Keynote Title: AI Applications in Investments and Managerial Decision-making

Abstract: In this talk, I discuss applications of deep reinforcement learning (DRL) in portfolio management and corporate finance. The first application directly optimizes the objectives of portfolio management via DRL instead of the conventional supervised-learning-based paradigms that entail first-step estimations of return distributions or risk premia. Our multi-sequence neural network AlphaPortfolio model is tailored to distinguishing features of financial data and allows potential market interactions and training without labels. AlphaPortfolio yields stellar out-of-sample performances that are robust under various economic restrictions and market conditions. Moreover, we project AlphaPortfolio onto simpler modeling spaces to uncover key drivers of investment performance, including their rotation and nonlinearity. The "economic distillation" tools we invent can be used for interpreting AI and big data models in general. In the second application, we build a DRL framework to find the most effective combination of managerial actions for a given business objective and to use historical actions to back out managers' objectives in practice, be it long versus short horizon, or enterprise value versus equity value maximization, or ESG considerations, etc. DRL derives the optimal control/action trajectory under known reward structure; once combined with an inverse reinforcement learning module, our model is equivalent to the popular generative adversarial networks and reveals managers' various considerations when making decisions.

Zahari Zlatev

Aarhus University, Denmark

I studied mathematics in Sofia University (Bulgaria) and received my PhD in the University of Saint Petersburg (Russia). I worked during many years at the Department of Environmental Study of University of Aarhus (Denmark) and I am still affiliated there as emeritus. I spent a sabbatical year in the University of Illinois at Urbana-Champaign (USA). My major areas of research are numerical analysis, mathematical modelling, large-scale computations, air pollution and climatic changes. I published many papers and several monographs with scientific results obtained in these five fields.
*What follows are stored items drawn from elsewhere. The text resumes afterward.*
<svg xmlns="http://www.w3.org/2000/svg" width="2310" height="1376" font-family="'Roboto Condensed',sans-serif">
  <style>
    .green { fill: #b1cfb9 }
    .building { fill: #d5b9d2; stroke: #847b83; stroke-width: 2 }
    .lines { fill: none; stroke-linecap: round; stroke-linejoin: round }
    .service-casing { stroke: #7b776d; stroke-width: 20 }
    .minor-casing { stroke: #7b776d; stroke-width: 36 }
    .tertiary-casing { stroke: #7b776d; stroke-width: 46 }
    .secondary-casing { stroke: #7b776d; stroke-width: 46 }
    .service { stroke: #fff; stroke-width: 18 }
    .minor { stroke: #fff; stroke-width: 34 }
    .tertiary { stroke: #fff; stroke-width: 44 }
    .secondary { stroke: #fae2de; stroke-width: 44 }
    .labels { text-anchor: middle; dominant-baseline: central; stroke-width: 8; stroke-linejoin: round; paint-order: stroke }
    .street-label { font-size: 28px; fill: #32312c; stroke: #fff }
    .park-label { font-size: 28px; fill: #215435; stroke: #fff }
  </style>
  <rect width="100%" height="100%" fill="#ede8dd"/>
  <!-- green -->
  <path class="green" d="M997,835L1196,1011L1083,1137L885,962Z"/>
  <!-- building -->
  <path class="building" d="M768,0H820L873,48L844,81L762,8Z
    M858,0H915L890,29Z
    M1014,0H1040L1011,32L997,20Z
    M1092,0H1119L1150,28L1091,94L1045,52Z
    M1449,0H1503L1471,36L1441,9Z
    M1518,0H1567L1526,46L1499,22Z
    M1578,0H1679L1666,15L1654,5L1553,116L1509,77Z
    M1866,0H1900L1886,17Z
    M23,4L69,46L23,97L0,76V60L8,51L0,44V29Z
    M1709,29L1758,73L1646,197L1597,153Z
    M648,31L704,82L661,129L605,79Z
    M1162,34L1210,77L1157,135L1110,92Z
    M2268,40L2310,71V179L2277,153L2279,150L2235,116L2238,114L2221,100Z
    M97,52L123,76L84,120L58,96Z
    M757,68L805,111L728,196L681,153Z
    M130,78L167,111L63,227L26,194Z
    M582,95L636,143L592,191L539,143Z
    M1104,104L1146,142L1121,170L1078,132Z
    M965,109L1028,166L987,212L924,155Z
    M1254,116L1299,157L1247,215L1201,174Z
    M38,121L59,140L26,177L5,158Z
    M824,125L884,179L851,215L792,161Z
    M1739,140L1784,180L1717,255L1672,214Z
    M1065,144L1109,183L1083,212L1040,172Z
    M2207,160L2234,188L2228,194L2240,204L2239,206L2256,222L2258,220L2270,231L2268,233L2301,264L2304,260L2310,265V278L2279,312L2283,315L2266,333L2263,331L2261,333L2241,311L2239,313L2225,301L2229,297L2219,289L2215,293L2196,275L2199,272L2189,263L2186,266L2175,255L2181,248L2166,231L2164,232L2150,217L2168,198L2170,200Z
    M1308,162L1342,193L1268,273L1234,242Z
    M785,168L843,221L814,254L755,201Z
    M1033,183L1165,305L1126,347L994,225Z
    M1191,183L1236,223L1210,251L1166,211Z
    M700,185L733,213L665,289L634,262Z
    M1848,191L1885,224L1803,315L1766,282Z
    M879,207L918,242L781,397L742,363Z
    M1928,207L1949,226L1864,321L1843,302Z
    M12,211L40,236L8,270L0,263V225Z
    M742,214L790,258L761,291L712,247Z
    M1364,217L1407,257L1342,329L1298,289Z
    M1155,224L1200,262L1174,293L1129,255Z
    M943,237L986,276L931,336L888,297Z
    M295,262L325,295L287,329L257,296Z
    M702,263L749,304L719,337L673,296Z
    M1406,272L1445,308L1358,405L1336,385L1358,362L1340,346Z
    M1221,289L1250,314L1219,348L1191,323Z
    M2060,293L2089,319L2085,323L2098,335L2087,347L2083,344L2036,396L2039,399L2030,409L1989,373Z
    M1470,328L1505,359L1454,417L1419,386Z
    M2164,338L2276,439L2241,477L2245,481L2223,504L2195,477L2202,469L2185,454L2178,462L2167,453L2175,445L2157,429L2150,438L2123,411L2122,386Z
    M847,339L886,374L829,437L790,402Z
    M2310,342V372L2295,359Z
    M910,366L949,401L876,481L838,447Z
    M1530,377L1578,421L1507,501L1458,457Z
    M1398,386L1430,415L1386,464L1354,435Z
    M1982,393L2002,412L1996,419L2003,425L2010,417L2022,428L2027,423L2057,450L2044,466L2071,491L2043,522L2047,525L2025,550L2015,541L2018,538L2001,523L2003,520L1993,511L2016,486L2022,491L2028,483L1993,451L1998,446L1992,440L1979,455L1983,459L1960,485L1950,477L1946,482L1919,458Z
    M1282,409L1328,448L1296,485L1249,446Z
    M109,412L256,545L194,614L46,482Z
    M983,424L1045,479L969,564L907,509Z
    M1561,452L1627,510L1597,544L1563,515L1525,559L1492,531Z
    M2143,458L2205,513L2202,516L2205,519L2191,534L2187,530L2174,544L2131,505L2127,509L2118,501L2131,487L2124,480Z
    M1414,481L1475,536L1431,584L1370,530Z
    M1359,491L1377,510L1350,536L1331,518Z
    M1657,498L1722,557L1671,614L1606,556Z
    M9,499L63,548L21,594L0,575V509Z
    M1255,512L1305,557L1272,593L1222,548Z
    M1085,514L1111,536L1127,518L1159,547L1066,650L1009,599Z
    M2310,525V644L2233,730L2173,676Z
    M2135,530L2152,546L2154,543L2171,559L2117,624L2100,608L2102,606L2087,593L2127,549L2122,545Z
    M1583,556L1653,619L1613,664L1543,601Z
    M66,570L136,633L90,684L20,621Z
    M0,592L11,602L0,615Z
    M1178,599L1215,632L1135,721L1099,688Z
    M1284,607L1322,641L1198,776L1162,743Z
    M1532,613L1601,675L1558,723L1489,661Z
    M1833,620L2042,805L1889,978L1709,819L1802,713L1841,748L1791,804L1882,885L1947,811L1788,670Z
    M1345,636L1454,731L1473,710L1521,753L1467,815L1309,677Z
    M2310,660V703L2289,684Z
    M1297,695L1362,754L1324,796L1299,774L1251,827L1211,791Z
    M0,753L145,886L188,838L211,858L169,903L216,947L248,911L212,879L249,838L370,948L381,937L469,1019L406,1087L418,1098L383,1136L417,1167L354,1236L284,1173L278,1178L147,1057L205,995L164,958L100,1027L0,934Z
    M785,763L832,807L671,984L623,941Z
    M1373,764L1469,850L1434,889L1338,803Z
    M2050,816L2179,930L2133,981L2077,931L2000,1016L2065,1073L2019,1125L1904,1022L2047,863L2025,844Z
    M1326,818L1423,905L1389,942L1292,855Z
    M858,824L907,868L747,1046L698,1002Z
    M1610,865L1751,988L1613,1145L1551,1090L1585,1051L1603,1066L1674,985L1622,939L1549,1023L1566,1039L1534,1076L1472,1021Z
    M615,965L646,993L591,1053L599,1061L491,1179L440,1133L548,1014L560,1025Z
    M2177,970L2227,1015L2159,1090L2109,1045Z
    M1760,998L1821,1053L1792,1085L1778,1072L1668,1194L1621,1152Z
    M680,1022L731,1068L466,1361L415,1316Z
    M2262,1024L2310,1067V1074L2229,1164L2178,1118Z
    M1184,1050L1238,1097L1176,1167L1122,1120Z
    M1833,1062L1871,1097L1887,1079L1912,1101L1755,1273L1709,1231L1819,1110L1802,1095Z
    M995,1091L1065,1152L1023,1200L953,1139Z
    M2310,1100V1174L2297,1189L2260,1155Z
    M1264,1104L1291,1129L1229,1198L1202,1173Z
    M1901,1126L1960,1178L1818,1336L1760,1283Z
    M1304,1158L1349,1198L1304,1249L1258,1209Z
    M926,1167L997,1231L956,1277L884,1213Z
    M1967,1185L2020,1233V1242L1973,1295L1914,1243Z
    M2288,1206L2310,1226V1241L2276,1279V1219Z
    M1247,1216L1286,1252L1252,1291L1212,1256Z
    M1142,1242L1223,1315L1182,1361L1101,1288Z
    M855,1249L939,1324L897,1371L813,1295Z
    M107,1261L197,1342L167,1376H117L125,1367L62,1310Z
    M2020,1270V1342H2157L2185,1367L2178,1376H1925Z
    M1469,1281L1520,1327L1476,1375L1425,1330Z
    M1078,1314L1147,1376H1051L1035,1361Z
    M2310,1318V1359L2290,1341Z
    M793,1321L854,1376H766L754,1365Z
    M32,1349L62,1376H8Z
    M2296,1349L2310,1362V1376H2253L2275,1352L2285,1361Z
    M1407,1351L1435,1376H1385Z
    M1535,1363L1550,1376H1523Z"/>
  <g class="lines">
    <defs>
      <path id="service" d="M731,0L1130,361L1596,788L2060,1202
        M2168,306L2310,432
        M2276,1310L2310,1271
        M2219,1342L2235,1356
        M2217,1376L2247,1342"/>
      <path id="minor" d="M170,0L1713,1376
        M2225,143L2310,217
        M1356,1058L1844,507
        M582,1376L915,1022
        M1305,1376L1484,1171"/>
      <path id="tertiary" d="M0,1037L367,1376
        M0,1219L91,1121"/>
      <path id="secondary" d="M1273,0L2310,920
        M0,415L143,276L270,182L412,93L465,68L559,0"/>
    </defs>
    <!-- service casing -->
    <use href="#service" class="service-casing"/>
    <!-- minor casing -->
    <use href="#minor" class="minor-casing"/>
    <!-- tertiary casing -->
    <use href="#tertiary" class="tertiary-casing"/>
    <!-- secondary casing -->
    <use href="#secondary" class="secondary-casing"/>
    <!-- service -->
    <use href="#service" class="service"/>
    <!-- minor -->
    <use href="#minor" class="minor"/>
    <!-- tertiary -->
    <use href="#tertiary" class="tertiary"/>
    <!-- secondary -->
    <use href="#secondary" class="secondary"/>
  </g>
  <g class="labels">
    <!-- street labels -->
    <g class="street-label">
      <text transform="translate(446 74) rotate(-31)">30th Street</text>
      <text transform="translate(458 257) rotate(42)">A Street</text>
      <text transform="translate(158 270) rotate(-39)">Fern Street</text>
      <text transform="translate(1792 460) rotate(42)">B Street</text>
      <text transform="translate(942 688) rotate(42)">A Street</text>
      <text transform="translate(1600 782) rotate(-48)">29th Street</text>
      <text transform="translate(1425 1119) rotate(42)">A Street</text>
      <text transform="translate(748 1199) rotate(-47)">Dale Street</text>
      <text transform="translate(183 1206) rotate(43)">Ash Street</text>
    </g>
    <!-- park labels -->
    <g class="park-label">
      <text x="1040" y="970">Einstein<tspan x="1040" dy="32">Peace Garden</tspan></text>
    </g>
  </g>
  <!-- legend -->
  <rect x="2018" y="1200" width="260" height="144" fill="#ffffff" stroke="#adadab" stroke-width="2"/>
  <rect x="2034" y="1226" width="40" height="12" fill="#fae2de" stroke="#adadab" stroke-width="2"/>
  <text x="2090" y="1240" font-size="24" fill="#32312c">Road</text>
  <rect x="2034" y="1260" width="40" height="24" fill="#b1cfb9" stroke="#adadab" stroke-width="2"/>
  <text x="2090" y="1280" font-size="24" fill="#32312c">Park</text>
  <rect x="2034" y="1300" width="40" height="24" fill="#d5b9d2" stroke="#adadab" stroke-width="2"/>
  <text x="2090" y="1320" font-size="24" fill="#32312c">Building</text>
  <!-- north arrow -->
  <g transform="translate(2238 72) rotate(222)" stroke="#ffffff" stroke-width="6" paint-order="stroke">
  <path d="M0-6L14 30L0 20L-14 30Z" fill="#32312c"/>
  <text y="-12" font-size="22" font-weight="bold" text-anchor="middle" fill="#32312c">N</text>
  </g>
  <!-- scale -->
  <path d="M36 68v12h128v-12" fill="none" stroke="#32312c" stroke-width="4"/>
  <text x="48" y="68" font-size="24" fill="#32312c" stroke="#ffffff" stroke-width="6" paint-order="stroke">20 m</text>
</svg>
Keynote Title: Computational Investigation of the Influence of Future Climatic Changes on Some Potentially Dangerous Pollution Levels in Europe

Abstract: Complex three-dimensional mathematical models described by systems of non-linear partial differential equations (PDEs) can successfully be used to study the pollution levels in different European countries over long time-periods consisting of many consecutive years. Four major physical and chemical processes are coupled in these models:

  • (a) transport of air pollutants in the atmosphere (advection),
  • (b) diffusion,
  • (c) wet and dry deposition, and
  • (d) chemical reactions.

The discretization of the large-scale air pollution models (of the systems of non-linear PDEs describing these models) results in huge computational tasks. Non-linear algebraic systems containing millions of equations have to be handled at every time-step by applying efficient numerical methods on powerful parallel computers. The numerical requirements are becoming much greater because it is also necessary to develop different scenarios, to perform many different runs, normally over long time-intervals of many consecutive years, to visualize and compare carefully the obtained results and to draw the relevant conclusions.

The numerical solution of this complex physical problem when the Unified Danish Eulerian Model (UNI-DEM) is used in the computations will be discussed in this paper. Several climatic scenarios will be applied and the results will be visualized by applying powerful plot routines. Several conclusions about the influence of future climatic changes on some potentially dangerous pollution levels in several European countries will be drawn.